Having decided that the note in question is not a negotiable instrument, we are now called upon to determine whether the transfer thereof to Rodger E. Wooleyhan was sufficient to enable him to enter judgment thereon in his own name. It is payable to the order of R. G. Buckingham, signed by George Green, the maker, under seal but there is no attesting witness to his signature. The only evidence of an assignment to Wooleyhan, is the endorsement, “R. G. Buckingham,” which appears on the back.

It must necessarily be classed as either a bond or specialty, the transfer of which is provided for by section 2627 of the Code of 1915, as follows:

“All bonds, specialties, and notes in writing, payable to any person, or order, or assigns, may be assigned or indorsed, * * * and the assignees, or indorsees, or their executors, or administrators, may, in their own name, sue for and recover the money due thereon; provided always, that all such assignments of bonds, or specialties, shall be under hand and seal, and before at least one credible witness.”

In Stayton v. Morris, 4 Harr. 357, and Messick, for the use of Atwell, v. Stafford, 2 Houst. 243, the court held that notes under seal were specialties. The indorsement on the note under consideration was neither under seal nor was it before a credible witness. If we class it as either a bond or a specialty the indorsement does not meet the requirements of Code section 2627 and, therefore, the holder did not acquire such a title as would enable him to enter judgment on the note. There is no doubt, that the power of attorney authorizes the entry of judgment in the Superior Court at the suit of the holder of the note, but this certainly means the legal holder. It is contended the case of Continental Guar. Corp. v. People’s Bus Line, 1 W. W. Harr. (31 Del.) 595, 117 A. 275, holds that an assignment of a note like the one in this case is sufficient, but we do not understand it to so hold. In that case certain contracts were entered into for the sale of certain property, each of said contracts providing that the purchaser should give to the seller a promissory note as evidence of the amount due on the installments to be paid under the contracts. An action of replevin was brought by the assignee of one of the contracts for the recovery of part of the property. The assignment of the contract was not under seal nor was it in the presence of a witness. The court held that the assignment was good under the common law, but expressly stated that the consideration of the promissory notes which accompanied the contracts was not involved.
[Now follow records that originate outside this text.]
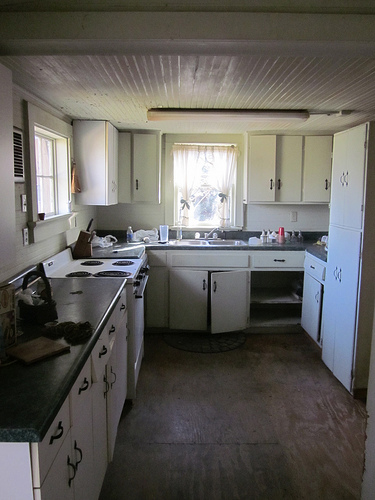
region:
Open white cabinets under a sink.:
[169, 266, 250, 333]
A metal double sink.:
[171, 237, 246, 247]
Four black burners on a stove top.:
[66, 260, 132, 277]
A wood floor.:
[106, 327, 363, 498]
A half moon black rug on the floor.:
[163, 331, 246, 354]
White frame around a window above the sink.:
[163, 133, 244, 231]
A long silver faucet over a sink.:
[205, 226, 222, 242]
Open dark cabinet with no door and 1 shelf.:
[249, 268, 303, 328]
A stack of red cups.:
[277, 225, 285, 245]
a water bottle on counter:
[124, 221, 133, 246]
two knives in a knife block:
[69, 215, 100, 260]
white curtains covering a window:
[172, 157, 240, 221]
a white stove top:
[31, 253, 145, 286]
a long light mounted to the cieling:
[135, 107, 315, 122]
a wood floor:
[216, 361, 316, 462]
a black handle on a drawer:
[265, 257, 289, 265]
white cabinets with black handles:
[241, 137, 327, 214]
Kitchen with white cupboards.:
[1, 119, 374, 498]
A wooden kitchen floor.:
[103, 322, 365, 499]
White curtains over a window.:
[171, 140, 243, 230]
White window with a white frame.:
[25, 104, 74, 244]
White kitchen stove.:
[40, 247, 148, 398]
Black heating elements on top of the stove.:
[64, 260, 136, 279]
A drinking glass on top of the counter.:
[156, 224, 171, 243]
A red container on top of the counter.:
[274, 223, 287, 246]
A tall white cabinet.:
[318, 142, 373, 399]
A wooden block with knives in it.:
[71, 217, 97, 257]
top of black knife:
[84, 215, 96, 224]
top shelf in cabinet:
[261, 280, 281, 293]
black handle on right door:
[211, 280, 219, 292]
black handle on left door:
[198, 278, 208, 294]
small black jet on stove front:
[110, 256, 135, 266]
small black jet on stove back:
[79, 255, 106, 266]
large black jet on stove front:
[94, 270, 131, 277]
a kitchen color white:
[3, 54, 373, 483]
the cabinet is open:
[160, 264, 258, 345]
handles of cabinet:
[199, 277, 222, 296]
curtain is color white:
[162, 137, 243, 239]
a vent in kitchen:
[12, 117, 30, 188]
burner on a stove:
[63, 251, 141, 282]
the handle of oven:
[130, 263, 152, 300]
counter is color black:
[10, 265, 126, 452]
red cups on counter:
[274, 224, 287, 247]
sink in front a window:
[165, 197, 248, 246]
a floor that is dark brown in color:
[158, 342, 316, 477]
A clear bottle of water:
[123, 223, 135, 243]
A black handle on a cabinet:
[63, 452, 77, 490]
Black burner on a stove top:
[95, 267, 130, 278]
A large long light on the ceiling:
[146, 102, 316, 127]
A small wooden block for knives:
[72, 213, 97, 258]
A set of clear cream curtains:
[169, 139, 238, 230]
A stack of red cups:
[275, 225, 288, 243]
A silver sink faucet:
[192, 225, 222, 239]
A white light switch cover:
[19, 192, 31, 215]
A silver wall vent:
[12, 124, 28, 185]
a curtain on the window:
[167, 133, 271, 234]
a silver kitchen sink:
[166, 216, 243, 244]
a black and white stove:
[48, 240, 118, 282]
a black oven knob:
[131, 281, 142, 292]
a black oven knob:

Kinniken v. Dulaney, 5 Harr. 384.

We hold that the judgment of Rodger E. Wooleyhan v. George Green, being No. 420, September Term, 1930, should be, and the same is hereby vacated and set aside.

Having decided that the judgment should be vacated, that portion of the prayer of the petitioner, George L. Townsend, Jr., Trustee in Bankruptcy for R. G. Buckingham, asking that he be made a party plaintiff to the judgment, falls.

Since the judgment has been vacated and stricken from the record the matter is no longer pending in this court; therefore, the remaining portion of his prayer, namely, that a rule issue directed to the plaintiff to show cause why an issue should not be granted to determine the petitioner’s interest in the note is not before us for consideration. 
      
      Section 7 of the Negotiable Instrument Act (section 2651, Rev. Code 1915) provides—“An instrument is payable on demand: (1) Where it is expressed to be payable on demand, or at sight, or on presentation.”
      Sec, 10 of the same Act (section 2654 of the Code of 1915) also provides— “The instrument need not follow the language of this Chapter, but any terms are sufficient which clearly indicate an intention to conform to the requirements hereof.”